Task details >> Format the stretch of rows from the line containing "pose: elev=199.6 azim=136.8" through the line containing "Dot at: (234, 363)" as a Markdown table with the columns Row and Text, giving each line's number and the line itself and leaving out blank lines.
───── Records to use ─────
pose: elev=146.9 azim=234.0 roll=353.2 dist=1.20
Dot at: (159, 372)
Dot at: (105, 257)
─────
───── Records to use ─────
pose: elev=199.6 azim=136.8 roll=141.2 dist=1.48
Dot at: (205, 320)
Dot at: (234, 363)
─────
Result >>
| Row | Text |
|---|---|
| 1 | pose: elev=199.6 azim=136.8 roll=141.2 dist=1.48 |
| 2 | Dot at: (205, 320) |
| 3 | Dot at: (234, 363) |